Tuesday, February 19

There are no small parts

9:32As Peter was traveling from place to place, he also came down to the saints who lived in Lydda. 33 There he found a man named Aeneas, who was paralyzed and had been bedridden for eight years. 34 Peter said to him, “Aeneas, Jesus Christ heals you. Get up and make your bed,” and immediately he got up. 35 So all who lived in Lydda and Sharon saw him and turned to the Lord.

36 In Joppa there was a disciple named Tabitha (which is translated Dorcas). She was always doing good works and acts of charity. 37 About that time she became sick and died. After washing her, they placed her in a room upstairs. 38 Since Lydda was near Joppa, the disciples heard that Peter was there and sent two men to him who urged him, “Don’t delay in coming with us.” 39 Peter got up and went with them. When he arrived, they led him to the room upstairs. And all the widows approached him, weeping and showing him the robes and clothes that Dorcas had made while she was with them. 40 Peter sent them all out of the room. He knelt down, prayed, and turning toward the body said, “Tabitha, get up.” She opened her eyes, saw Peter, and sat up. 41 He gave her his hand and helped her stand up. He called the saints and widows and presented her alive. 42 This became known throughout Joppa, and many believed in the Lord. 43 Peter stayed for some time in Joppa with Simon, a leather tanner.

(Act 9:32-42 CSB)

• **WRITTEN PROBLEM A**
From the entries below, write out the lines starting at the one that contains "scientific name: Sceptridium lunarioides" and ending at the one that contains "genus: Daucus", both included, with nothing changed.

• **EXTRACTED MATERIAL**
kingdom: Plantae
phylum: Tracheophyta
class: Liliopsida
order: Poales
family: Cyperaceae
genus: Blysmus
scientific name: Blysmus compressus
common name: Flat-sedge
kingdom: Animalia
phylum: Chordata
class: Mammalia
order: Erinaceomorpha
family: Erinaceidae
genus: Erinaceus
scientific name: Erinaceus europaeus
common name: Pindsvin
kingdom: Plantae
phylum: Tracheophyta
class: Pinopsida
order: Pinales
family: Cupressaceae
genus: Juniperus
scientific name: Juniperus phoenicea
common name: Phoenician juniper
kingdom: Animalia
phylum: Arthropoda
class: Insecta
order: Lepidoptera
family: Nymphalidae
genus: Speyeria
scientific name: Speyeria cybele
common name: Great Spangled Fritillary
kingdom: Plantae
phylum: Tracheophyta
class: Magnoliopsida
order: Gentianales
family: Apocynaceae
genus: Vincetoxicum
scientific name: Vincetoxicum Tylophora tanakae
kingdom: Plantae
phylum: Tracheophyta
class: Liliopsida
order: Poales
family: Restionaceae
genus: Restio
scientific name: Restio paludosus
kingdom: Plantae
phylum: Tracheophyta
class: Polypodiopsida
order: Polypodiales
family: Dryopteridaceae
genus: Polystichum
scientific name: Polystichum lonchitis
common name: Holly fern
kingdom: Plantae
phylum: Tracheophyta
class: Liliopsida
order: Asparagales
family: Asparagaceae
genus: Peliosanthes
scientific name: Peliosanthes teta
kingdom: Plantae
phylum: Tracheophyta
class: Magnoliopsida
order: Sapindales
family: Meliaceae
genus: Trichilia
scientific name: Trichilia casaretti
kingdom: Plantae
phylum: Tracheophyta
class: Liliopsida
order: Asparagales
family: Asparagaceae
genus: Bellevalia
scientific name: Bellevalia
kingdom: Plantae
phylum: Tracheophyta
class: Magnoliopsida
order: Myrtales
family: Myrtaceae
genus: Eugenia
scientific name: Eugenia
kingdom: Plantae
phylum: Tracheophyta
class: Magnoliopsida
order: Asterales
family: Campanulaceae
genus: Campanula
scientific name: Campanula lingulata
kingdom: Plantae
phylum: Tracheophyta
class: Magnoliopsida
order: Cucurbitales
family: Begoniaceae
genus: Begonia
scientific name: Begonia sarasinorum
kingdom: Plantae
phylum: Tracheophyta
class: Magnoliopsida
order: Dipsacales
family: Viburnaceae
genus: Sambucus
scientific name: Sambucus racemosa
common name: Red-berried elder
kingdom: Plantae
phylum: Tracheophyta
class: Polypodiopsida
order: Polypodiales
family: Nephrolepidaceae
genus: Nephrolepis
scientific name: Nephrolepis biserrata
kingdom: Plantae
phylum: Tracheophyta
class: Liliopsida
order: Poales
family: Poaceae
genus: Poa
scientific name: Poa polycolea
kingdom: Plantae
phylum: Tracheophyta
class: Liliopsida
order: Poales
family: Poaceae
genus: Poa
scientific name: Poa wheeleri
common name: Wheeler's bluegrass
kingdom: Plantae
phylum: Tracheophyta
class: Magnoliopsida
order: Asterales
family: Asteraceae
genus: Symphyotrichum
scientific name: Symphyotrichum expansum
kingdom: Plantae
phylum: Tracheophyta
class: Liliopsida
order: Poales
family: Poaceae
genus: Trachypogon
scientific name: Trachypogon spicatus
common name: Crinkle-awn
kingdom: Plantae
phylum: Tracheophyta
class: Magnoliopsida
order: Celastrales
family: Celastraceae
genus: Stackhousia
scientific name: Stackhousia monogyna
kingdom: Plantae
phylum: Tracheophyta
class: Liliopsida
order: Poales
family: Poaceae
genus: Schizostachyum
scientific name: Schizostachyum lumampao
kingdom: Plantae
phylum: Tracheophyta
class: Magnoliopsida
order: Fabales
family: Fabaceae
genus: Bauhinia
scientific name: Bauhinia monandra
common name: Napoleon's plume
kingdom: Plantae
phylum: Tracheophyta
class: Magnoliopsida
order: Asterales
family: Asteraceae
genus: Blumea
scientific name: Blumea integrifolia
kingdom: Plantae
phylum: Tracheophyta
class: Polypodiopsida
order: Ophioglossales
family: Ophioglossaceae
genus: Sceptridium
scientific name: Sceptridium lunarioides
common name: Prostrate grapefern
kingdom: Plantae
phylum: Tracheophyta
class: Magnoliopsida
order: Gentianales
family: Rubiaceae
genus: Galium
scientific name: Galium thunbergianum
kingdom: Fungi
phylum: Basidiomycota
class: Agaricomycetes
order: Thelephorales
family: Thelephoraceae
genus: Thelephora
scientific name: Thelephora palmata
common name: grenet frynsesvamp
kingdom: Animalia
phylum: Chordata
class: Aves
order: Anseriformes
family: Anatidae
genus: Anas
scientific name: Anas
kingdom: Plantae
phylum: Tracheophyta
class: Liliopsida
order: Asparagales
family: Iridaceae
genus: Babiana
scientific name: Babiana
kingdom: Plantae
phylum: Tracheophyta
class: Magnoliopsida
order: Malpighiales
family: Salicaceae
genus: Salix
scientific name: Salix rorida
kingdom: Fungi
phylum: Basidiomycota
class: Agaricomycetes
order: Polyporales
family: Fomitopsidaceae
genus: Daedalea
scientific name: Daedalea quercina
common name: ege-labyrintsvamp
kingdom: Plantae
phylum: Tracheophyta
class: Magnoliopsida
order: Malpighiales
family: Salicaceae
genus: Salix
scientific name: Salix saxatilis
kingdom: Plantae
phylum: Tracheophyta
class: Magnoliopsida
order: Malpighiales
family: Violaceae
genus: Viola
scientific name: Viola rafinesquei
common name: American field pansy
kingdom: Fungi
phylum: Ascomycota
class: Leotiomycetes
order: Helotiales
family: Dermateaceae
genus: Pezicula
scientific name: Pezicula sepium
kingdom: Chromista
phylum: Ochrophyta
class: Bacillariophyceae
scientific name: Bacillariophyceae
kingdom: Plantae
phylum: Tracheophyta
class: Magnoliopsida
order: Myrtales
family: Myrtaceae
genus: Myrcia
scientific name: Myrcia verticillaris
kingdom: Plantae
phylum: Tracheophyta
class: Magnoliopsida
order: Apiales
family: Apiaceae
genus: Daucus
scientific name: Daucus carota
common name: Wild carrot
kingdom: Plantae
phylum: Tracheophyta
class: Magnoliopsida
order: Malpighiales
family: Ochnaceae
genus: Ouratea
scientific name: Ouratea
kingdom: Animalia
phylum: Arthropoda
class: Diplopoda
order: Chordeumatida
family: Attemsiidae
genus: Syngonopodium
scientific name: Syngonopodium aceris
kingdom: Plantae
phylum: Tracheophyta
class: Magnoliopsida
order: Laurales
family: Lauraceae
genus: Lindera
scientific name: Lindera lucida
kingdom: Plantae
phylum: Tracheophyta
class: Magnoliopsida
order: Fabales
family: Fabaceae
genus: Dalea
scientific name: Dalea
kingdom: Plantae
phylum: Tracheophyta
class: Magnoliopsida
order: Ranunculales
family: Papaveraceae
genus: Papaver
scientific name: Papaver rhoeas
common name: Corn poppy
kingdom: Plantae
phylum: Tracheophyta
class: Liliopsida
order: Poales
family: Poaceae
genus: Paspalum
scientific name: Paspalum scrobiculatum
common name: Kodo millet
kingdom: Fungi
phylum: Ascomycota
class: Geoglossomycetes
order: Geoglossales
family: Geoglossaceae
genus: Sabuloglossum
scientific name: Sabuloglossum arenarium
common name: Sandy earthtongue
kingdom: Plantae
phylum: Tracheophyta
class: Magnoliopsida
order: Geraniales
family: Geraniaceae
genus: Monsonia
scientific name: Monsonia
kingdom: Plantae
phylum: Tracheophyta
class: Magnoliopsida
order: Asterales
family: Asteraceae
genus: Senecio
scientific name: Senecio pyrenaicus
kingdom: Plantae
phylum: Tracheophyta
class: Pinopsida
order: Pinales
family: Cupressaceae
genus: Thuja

• **WRITTEN PROBLEM B**
In the passage from Acts, with whom did Peter stay for some time in Joppa?

• **TASK RESPONSE A**
scientific name: Sceptridium lunarioides
common name: Prostrate grapefern
kingdom: Plantae
phylum: Tracheophyta
class: Magnoliopsida
order: Gentianales
family: Rubiaceae
genus: Galium
scientific name: Galium thunbergianum
kingdom: Fungi
phylum: Basidiomycota
class: Agaricomycetes
order: Thelephorales
family: Thelephoraceae
genus: Thelephora
scientific name: Thelephora palmata
common name: grenet frynsesvamp
kingdom: Animalia
phylum: Chordata
class: Aves
order: Anseriformes
family: Anatidae
genus: Anas
scientific name: Anas
kingdom: Plantae
phylum: Tracheophyta
class: Liliopsida
order: Asparagales
family: Iridaceae
genus: Babiana
scientific name: Babiana
kingdom: Plantae
phylum: Tracheophyta
class: Magnoliopsida
order: Malpighiales
family: Salicaceae
genus: Salix
scientific name: Salix rorida
kingdom: Fungi
phylum: Basidiomycota
class: Agaricomycetes
order: Polyporales
family: Fomitopsidaceae
genus: Daedalea
scientific name: Daedalea quercina
common name: ege-labyrintsvamp
kingdom: Plantae
phylum: Tracheophyta
class: Magnoliopsida
order: Malpighiales
family: Salicaceae
genus: Salix
scientific name: Salix saxatilis
kingdom: Plantae
phylum: Tracheophyta
class: Magnoliopsida
order: Malpighiales
family: Violaceae
genus: Viola
scientific name: Viola rafinesquei
common name: American field pansy
kingdom: Fungi
phylum: Ascomycota
class: Leotiomycetes
order: Helotiales
family: Dermateaceae
genus: Pezicula
scientific name: Pezicula sepium
kingdom: Chromista
phylum: Ochrophyta
class: Bacillariophyceae
scientific name: Bacillariophyceae
kingdom: Plantae
phylum: Tracheophyta
class: Magnoliopsida
order: Myrtales
family: Myrtaceae
genus: Myrcia
scientific name: Myrcia verticillaris
kingdom: Plantae
phylum: Tracheophyta
class: Magnoliopsida
order: Apiales
family: Apiaceae
genus: Daucus

• **TASK RESPONSE B**
Simon, a leather tanner.